TEXTO APRESENTADO:
>>>

Há uma maioria sólida de adversários de Araújo dentro da carreira, mas os últimos acontecimentos aumentaram a indignação. Os olhos dos diplomatas brasileiros acompanharam com estupefação a atitude de Ernesto Araújo na cena em que Jair Bolsonaro berrou palavras sórdidas contra jornalistas numa churrascaria. O ministro aplaudiu, deu gargalhadas, gritou “mito”. Isso provocou repulsa generalizada. Não é nem mais uma questão de gostar ou não do governo, disse uma fonte diplomática, aquilo aviltou a própria Casa, até porque houve matérias no exterior descrevendo a baixeza da cena.
Ernesto Araújo tem também adversários fora do Itamaraty. O vice-presidente Hamilton Mourão recentemente falou que ele sairia, mas com isso lhe deu uma sobrevida. Na entrevista ao “Valor”, publicada na edição de sexta-feira, o senador Ciro Nogueira, presidente nacional do PP, define o centrão como “estabilizador do governo” e diz que “a condução do Itamaraty hoje prejudica o Brasil” e por isso “tem que mudar”.

<<<

O QUE FAZER:
Transcreva por inteiro, sem nenhuma alteração, o texto sobre as críticas a Ernesto Araújo.

MATERIAL MOSTRADO:

>>>

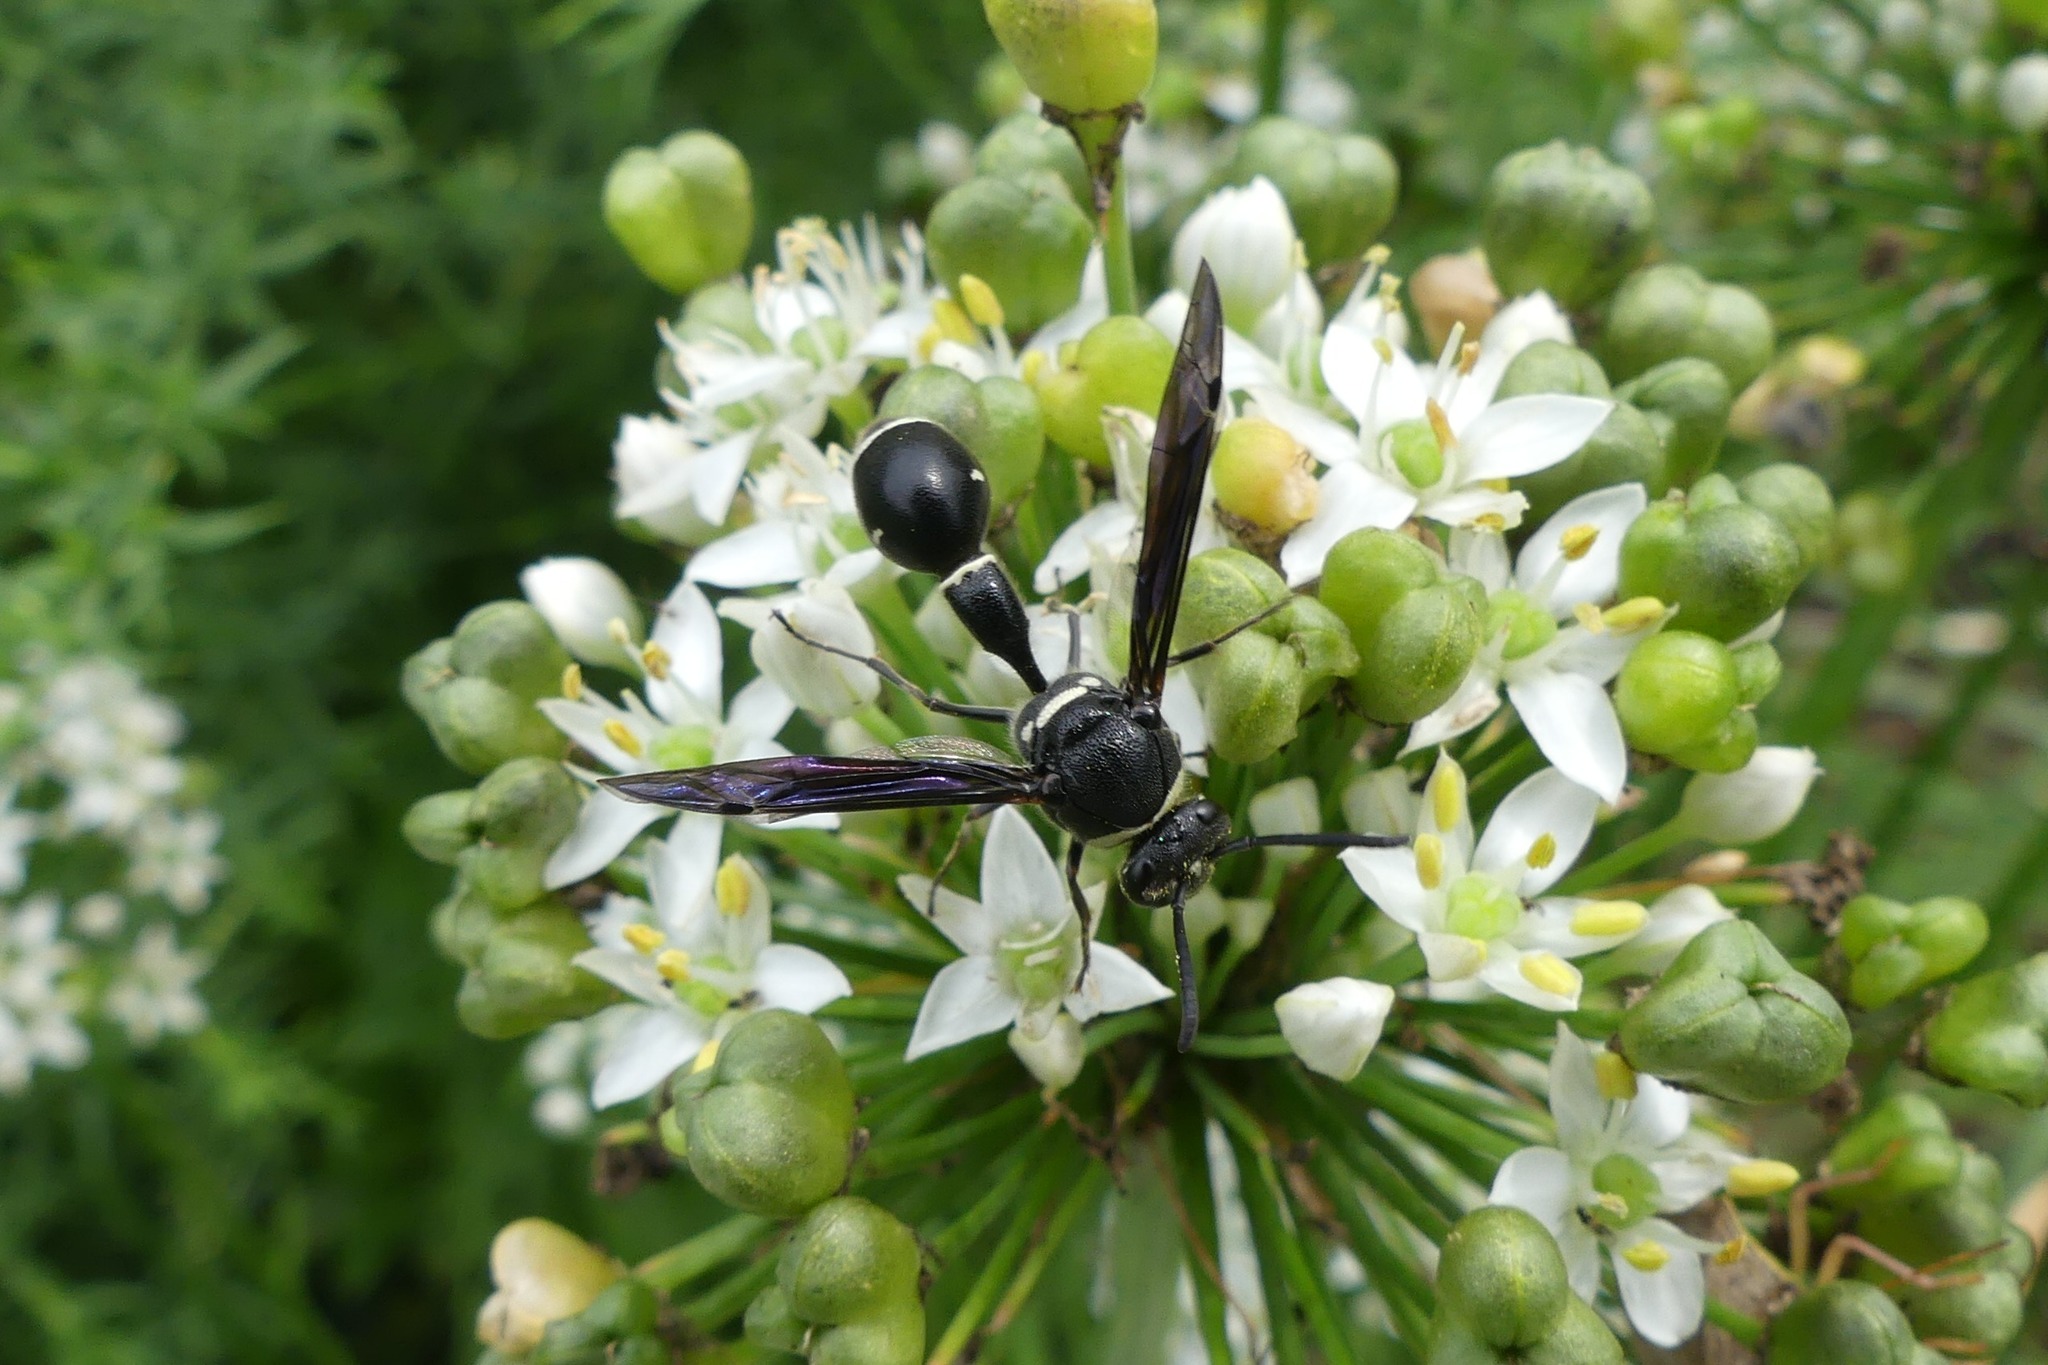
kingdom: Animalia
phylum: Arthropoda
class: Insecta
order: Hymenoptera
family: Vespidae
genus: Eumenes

<<<
>>>

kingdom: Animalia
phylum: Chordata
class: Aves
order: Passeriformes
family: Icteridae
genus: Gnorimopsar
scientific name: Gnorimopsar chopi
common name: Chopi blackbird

<<<
>>>

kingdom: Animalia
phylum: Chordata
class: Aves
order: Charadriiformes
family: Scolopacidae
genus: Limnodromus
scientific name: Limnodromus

<<<

RESPOSTA ESCRITA:
Há uma maioria sólida de adversários de Araújo dentro da carreira, mas os últimos acontecimentos aumentaram a indignação. Os olhos dos diplomatas brasileiros acompanharam com estupefação a atitude de Ernesto Araújo na cena em que Jair Bolsonaro berrou palavras sórdidas contra jornalistas numa churrascaria. O ministro aplaudiu, deu gargalhadas, gritou “mito”. Isso provocou repulsa generalizada. Não é nem mais uma questão de gostar ou não do governo, disse uma fonte diplomática, aquilo aviltou a própria Casa, até porque houve matérias no exterior descrevendo a baixeza da cena.
Ernesto Araújo tem também adversários fora do Itamaraty. O vice-presidente Hamilton Mourão recentemente falou que ele sairia, mas com isso lhe deu uma sobrevida. Na entrevista ao “Valor”, publicada na edição de sexta-feira, o senador Ciro Nogueira, presidente nacional do PP, define o centrão como “estabilizador do governo” e diz que “a condução do Itamaraty hoje prejudica o Brasil” e por isso “tem que mudar”.